When we go out to paint, sometimes the scenes we look for are not that inspiring. Here’s a few things to do when things just aren’t clicking. Apply different imaginative filters to your eyes and see what you can identify.
Filters: Use various principles of design as filters over your eyes to highlight what’s before you. This edition, we’ll use Patterns as an example.
Look at the scene for Patterns, common colors that are somehow connected throughout the scene.
Look for and see common values, common textures, common anything.
Does this pattern create any emotions within you? Is there a story? Are these patterns connected in any way? Does this story create any emotions within you? Can you find the energy within you for the need to share this story with others? When you do, your eye’s start to shine for the possibilities.
Patterns will do this for you and your art.
Here’s a recent Facebook post from me On Seeing. I hope this helps you see deeper, better, and with those shiny eyes.
See.
See the art before laying down your paint.
See the impact good design and the overall composition has on creating a successful painting. See the connections that can or could be made.
See the big shapes and how the values add depth and intrigue.
See the patterns of color, value, and texture dance throughout your scene.
See how you can simplify, knowing it’s not the details that give forms their strength, but it’s how you unify the sameness and make things simple.
See the harmony of colors, forms, and edges.
See the areas of high, middle, and low contrasts, and see how this adds energy to your story. See past the literal aspects of your scene and use your God-given gift of imagination to see this scene in a way only you can.
See your scene as your story to tell and see with emotion, pain, joy, ecstasy…to tell your story.
See the future transaction of your confident and courageous brushstrokes, laid down with certainty, and see how it will gift your viewers with the same confidence and courage to live their life.
See the relationships your lines, shapes, forms, patterns, and colors have with each other.

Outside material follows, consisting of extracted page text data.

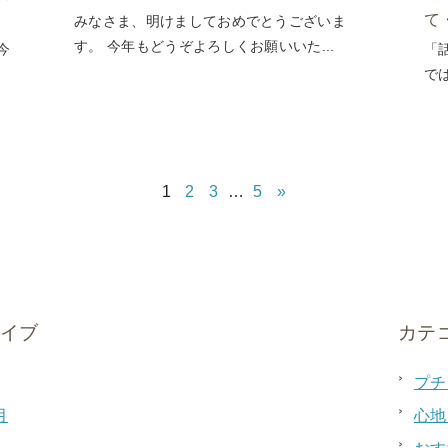
て
みなさま、明けましておめでとうございま
す。 今年もどうぞよろしくお願いいた...
今
「
で
1
2
3
…
5
»
カイブ
カテ
プチ
月
心地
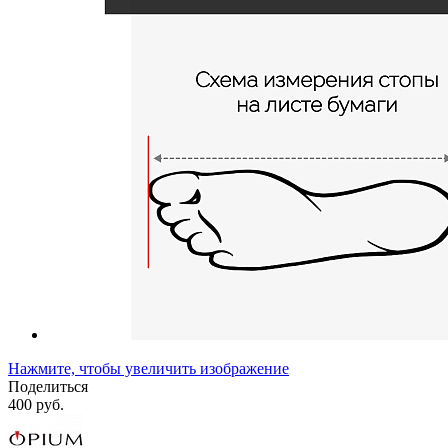
Нажмите, чтобы увеличить изображение
Поделиться
400 руб.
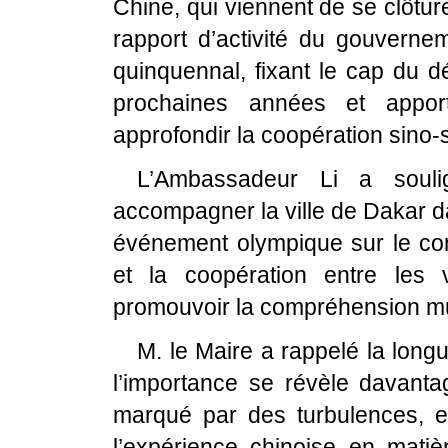
Chine, qui viennent de se clôtu
rapport d’activité du gouverne
quinquennal, fixant le cap du 
prochaines années et apport
approfondir la coopération sino-s
L’Ambassadeur Li a soul
accompagner la ville de Dakar d
événement olympique sur le cont
et la coopération entre les 
promouvoir la compréhension mut
M. le Maire a rappelé la longu
l’importance se révèle davantag
marqué par des turbulences, et
l’expérience chinoise en matiè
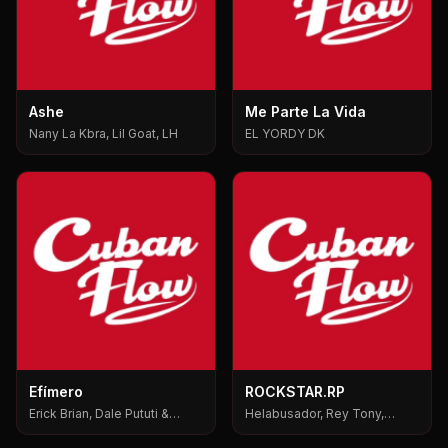
Ashe
Me Parte La Vida
Nany La Kbra, Lil Goat, LH
EL YORDY DK
Efímero
ROCKSTAR.RP
Erick Brian, Dale Pututi &
Helabusador, Rey Tony,
Nesty, Dale Pututi, Nesty
6ix9ine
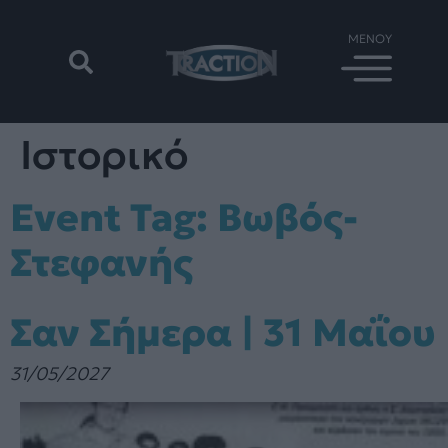
Ιστορικό
Event Tag:
Βωβός-
Στεφανής
Σαν Σήμερα | 31 Μαΐου
31/05/2027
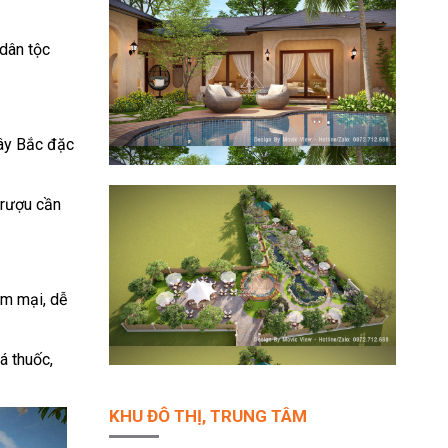
 dân tộc
Tây Bắc đặc
 rượu cần
ềm mại, dễ
á thuốc,
KHU ĐÔ THỊ, TRUNG TÂM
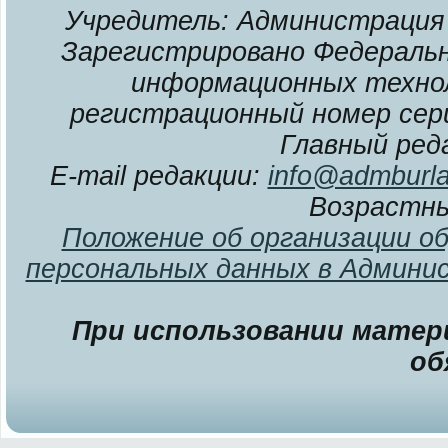
Учредитель: Администрация 
Зарегистрировано Федерально
информационных технол
регистрационный номер сери
Главный ред
E-mail редакции:
info@admburla
Возрастны
Положение об организации о
персональных данных в Админи
При использовании матери
об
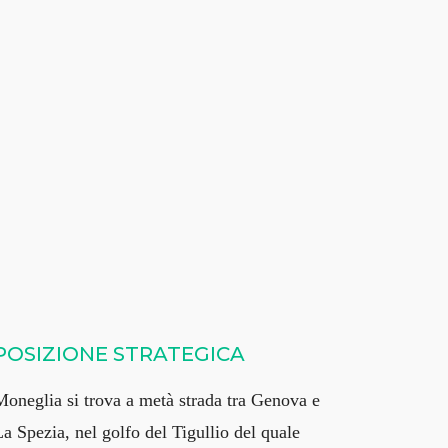
POSIZIONE STRATEGICA
Moneglia si trova a metà strada tra Genova e
a Spezia, nel golfo del Tigullio del quale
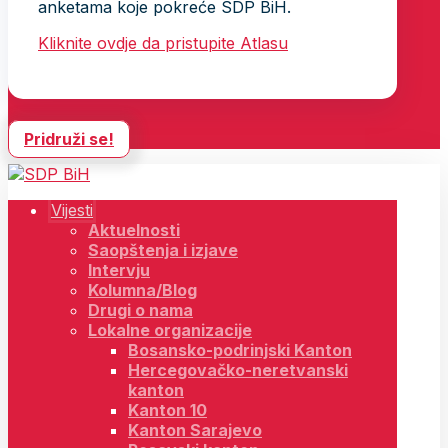
anketama koje pokreće SDP BiH.
Kliknite ovdje da pristupite Atlasu
Pridruži se!
Vijesti
Aktuelnosti
Saopštenja i izjave
Intervju
Kolumna/Blog
Drugi o nama
Lokalne organizacije
Bosansko-podrinjski Kanton
Hercegovačko-neretvanski
kanton
Kanton 10
Kanton Sarajevo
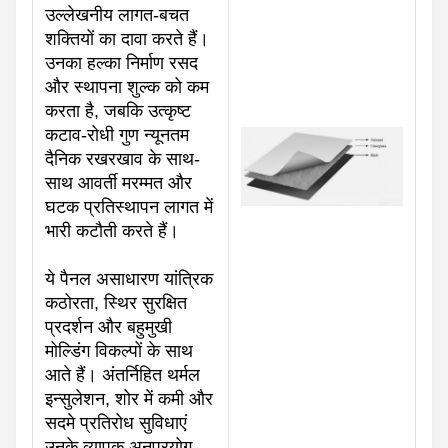
उल्लेखनीय लागत-बचत
शक्तियों का दावा करते हैं।
उनका हल्का निर्माण रसद
और स्थापना शुल्क को कम
करता है, जबकि उत्कृष्ट
कटाव-रोधी गुण न्यूनतम
दैनिक रखरखाव के साथ-
साथ आवर्ती मरम्मत और
घटक प्रतिस्थापन लागत में
भारी कटौती करते हैं।
ये पैनल असाधारण यांत्रिक
कठोरता, स्थिर सुरक्षित
प्रदर्शन और बहुमुखी
मोल्डिंग विकल्पों के साथ
आते हैं। अंतर्निहित थर्मल
इन्सुलेशन, शोर में कमी और
सदमे प्रतिरोध सुविधाएं
उनके व्यापक अनुप्रयोग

See and use your bolt cutter to cut free the chain that binds you to painting reality as you think others may see it.
See your license to simplify and embellish areas to tell a more compelling story.
See the value of building your seeing skills to create the art you were created to make in the first place. And to always and forever…
See your art as something worthy to be seen.
This is the mindset of an artist.
Now paint this story in the hope others see your story and shine themselves.
Now create paintings with these Patterns as the dominant style. Use all your former insights of the other design elements and principles and include Pattern as the dominant principle. See what you get. Dive in with your “New Eyes” and create paintings that exude joy, love, hope, or any other emotion you may have. It’s this type of painting our soul needs to create. It’s this type of painting that our broken world needs to heal. Paint on, dear Plein Air Painters – but see it first.
Here’s a recent painting by one of our members, Kuhn Hong.
What looks like a cloudy day, Kuhn used patterns as the main design principle. There are several things in this scene that are creating different patterns throughout the piece. Tent fabric, tent poles and zigzag supports. Baskets, boxes, fruits, veggies, flowers, people, plastic bags that hang, trees, buildings, and the ground plane, all contribute a very pleasing harmony to this subtle moment during the “Farmers Market”, oil on 11 x 14 canvas board.
Excellent job, Kuhn!!!

Thank you, Steve for using my humble small Plein Air painting for discussion. I really appreciated your excellent teaching points and suggestions. As limitation of time frame of Plein Air, I decided to simplify as much as possible. And many pedestrians passing by and patrons of farmers’ stands made it very difficult to position the easel at the same time trying to concentrate in painting. Fortunately it did not rain though.
Another helpful lesson…and a great example in Kuhn’s painting!